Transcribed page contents
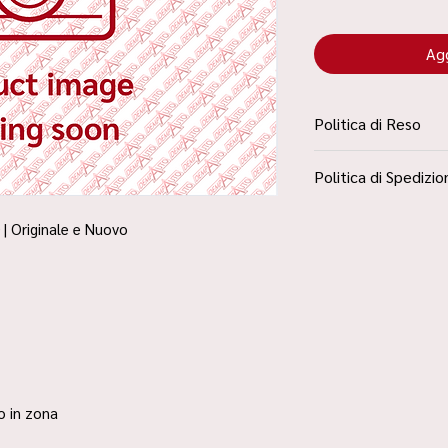
Agg
Politica di Reso
La Politica Resi è con
Politica di Spedizio
Condizioni”
Spedizione Standard 
 | Originale e Nuovo
ro in zona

◆ **Work request**: Once the pictures are set aside, give every line above again without alteration.

◆ **Exercise response**:
Agg
Politica di Reso
La Politica Resi è con
Politica di Spedizio
Condizioni”
Spedizione Standard 
 | Originale e Nuovo
ro in zona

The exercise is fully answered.